A cure for Alzheimer’s and Parkinson’s disease is on the horizon after scientists successfully reversed symptoms by destroying two chemicals found in the brain.
The diseases are caused by the degeneration of neurons and cannot be cured.
But scientists who successfully blocked harmful compounds in fruit flies now hope symptoms in humans could also be reversed, since their brains – although much larger – are strikingly similar since they share many of the same genes.
Dr Carlo Breda, of Leicester University, said: “A key finding of our study is we can improve ‘symptoms’ in fruit fly models of Alzheimer’s and Parkinson’s disease by feeding them a drug-like chemical.”
The study published in Proceedings of the National Academy of Sciences focused on protecting brain cells lost in Alzheimer’s disease and Parkinson’s – and could provide a turning point in the fight against the two most common neurological conditions.
It used the common laboratory fruit fly Drosophila melanogaster in order to explore the role of molecules known as KMO and TMO, which Alzheimer’s and Parkinson’s patients have a raised level of, leading to a build-up of poisonous proteins.
They also lead to another, much rarer neuro-degenerative disease – Huntington’s.
The five year study found that inhibiting the enzymes improved the function of flies genetically engineered to develop the three conditions because of increased levels of a ‘protective’ chemical known as kynurenic acid.
This counteracts the effects of the toxic metabolites, reports Proceedings of the National Academy of Sciences.
Professor Flaviano Giorgini said: “We are excited by these results as they suggest TDO and KMO inhibition could be a general strategy employed to improve symptoms in a myriad of neurodegenerative disorders – not just Parkinson’s and Alzheimer’s.
“Indeed five years ago we first showed these manipulations could improve ‘symptoms’ in Huntington’s disease model flies so our next step is to validate our work in mammalian models and ultimately to see if such drugs could be helpful to patients in clinical trials.”
The researchers said KMO and TMO cause damage in an area of nerve cells known as the kynurenine pathway – leading to Alzheimer’s, Parkinson’s or Huntington’s.
Prof Giorgini said: “There’s a fine balance between levels of ‘good’ and ‘bad’ metabolites that occurs in the kynurenine pathway.
“In disease it shifts towards the ‘bad’ and by inhibiting TDO or KMO we shift it back to ‘good’.
“For example we find if we inhibit either TDO or KMO in Huntington’s flies we reduce loss of neurons.
“In Alzheimer’s or Parkinson’s flies we see extension of the shortened lifespan exhibited by these flies and we also reverse the defects they have in movement.
“We have even used a drug-like chemical to inhibit TDO and found this also alleviates ‘symptoms’.”
Dr Breda said: “There’s considerable interest in developing drugs that ‘turn down’ these enzymes so our hope is our work could lead to drugs to treat these devastating disorders in the future.

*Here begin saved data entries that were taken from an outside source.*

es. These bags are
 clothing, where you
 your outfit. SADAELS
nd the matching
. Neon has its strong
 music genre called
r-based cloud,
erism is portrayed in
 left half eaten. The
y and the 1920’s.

“Neurodegenerative disorders are devastating diseases with limited treatment options. The major risk factor for these diseases is ageing – and as our society is becoming longer lived we’re facing dramatic increases in the number of individuals suffering from these disorders.”
Professor Giorgini, of the internationally acclaimed Department of Genetics at Leicester, said: “Our research is focused on better understanding the mechanisms that contribute to onset and progression of disease symptoms in neurodegenerative disorders.

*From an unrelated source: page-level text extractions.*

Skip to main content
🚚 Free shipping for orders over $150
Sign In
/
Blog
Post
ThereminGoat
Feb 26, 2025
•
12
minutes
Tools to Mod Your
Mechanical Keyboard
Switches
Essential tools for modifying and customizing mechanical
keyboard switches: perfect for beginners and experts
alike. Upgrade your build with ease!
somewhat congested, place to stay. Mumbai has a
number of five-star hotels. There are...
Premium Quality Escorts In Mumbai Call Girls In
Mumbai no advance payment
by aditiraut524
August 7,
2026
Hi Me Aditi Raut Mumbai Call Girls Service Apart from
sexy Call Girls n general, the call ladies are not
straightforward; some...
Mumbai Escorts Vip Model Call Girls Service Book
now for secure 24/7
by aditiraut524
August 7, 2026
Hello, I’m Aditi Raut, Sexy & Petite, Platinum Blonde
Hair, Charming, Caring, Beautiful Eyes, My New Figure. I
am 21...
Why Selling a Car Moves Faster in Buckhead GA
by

“These are diseases in which specific populations of nerve cells within the brain die, leading to severe problems in movement and cognitive deficits in patients.
“The two most common neurodegenerative disorders worldwide are Alzheimer’s and Parkinson’s disease. The treatment options for these diseases are limited, and to date no cures exist.
“Our hope is that by improving our knowledge of how these nerve cells become sick and die in the brain, we can help devise ways to interfere with these processes, and thereby either delay disease onset or prevent disease altogether.”
Claire Bale, a spokesperson for Parkinson’s UK, said: “Parkinson’s is a progressive neurological brain condition with symptoms emerging when 70% of nerve cells in the brain have been lost.
“Unfortunately current treatments are only able to tackle the symptoms of the condition but cannot slow or stop the degeneration of these cells.
“This research which focuses on protecting brain cells – such as those lost in Parkinson’s – by targeting proteins in the kynurenine pathway could provide a turning point in the fight against this condition – which currently has no cure.
“There’s a lot of potential in harnessing the power of protective proteins to prevent brain cell loss and Parkinson’s UK is exploring this by investing in a clinical trial of GDNF, a protein which may also support the survival of brain cells.
“Research such as this continues to help open doors to further discoveries into treatments which one day could tackle the underlying cause of the condition which affects 127,000 people in the UK.”
Alzheimer’s disease affects about 850,000 people in the UK.